**Problem:**
Leave the images out and write out each entry exactly as shown.

======== The data

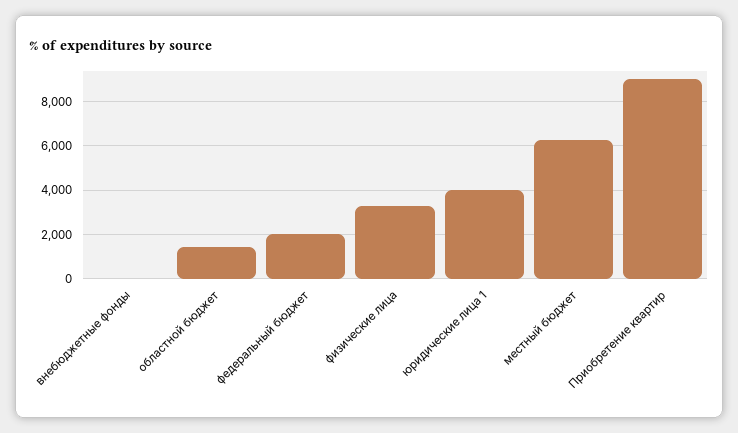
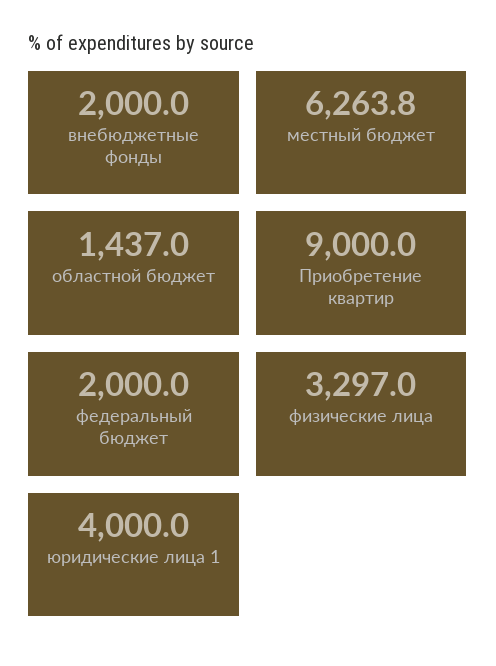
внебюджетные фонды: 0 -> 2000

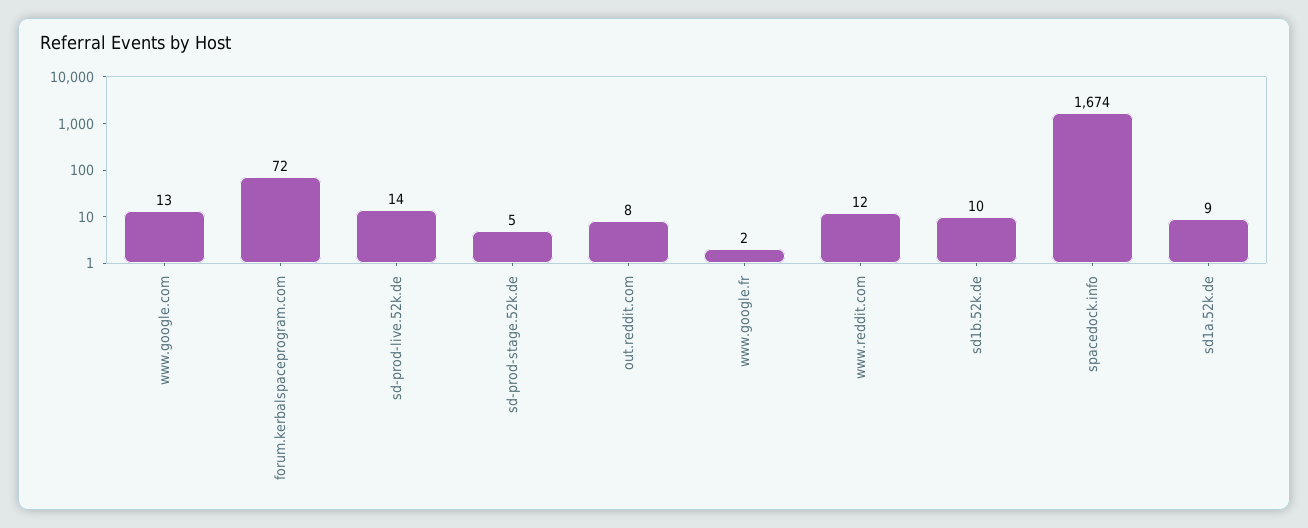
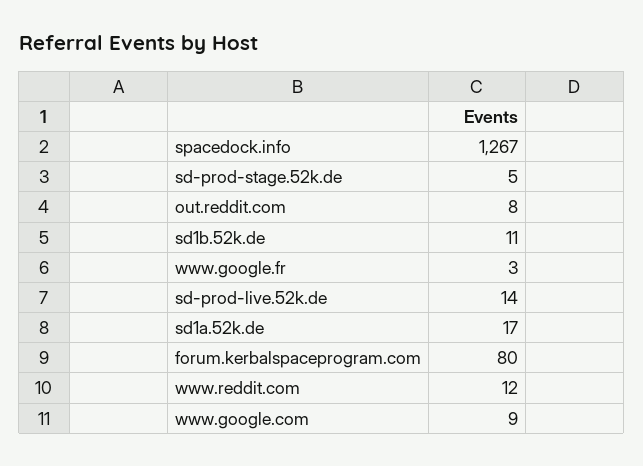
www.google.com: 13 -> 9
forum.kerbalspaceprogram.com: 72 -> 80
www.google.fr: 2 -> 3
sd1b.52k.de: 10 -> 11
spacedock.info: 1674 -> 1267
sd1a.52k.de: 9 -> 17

================

**Response area:**
внебюджетные фонды: 0 -> 2000

www.google.com: 13 -> 9
forum.kerbalspaceprogram.com: 72 -> 80
www.google.fr: 2 -> 3
sd1b.52k.de: 10 -> 11
spacedock.info: 1674 -> 1267
sd1a.52k.de: 9 -> 17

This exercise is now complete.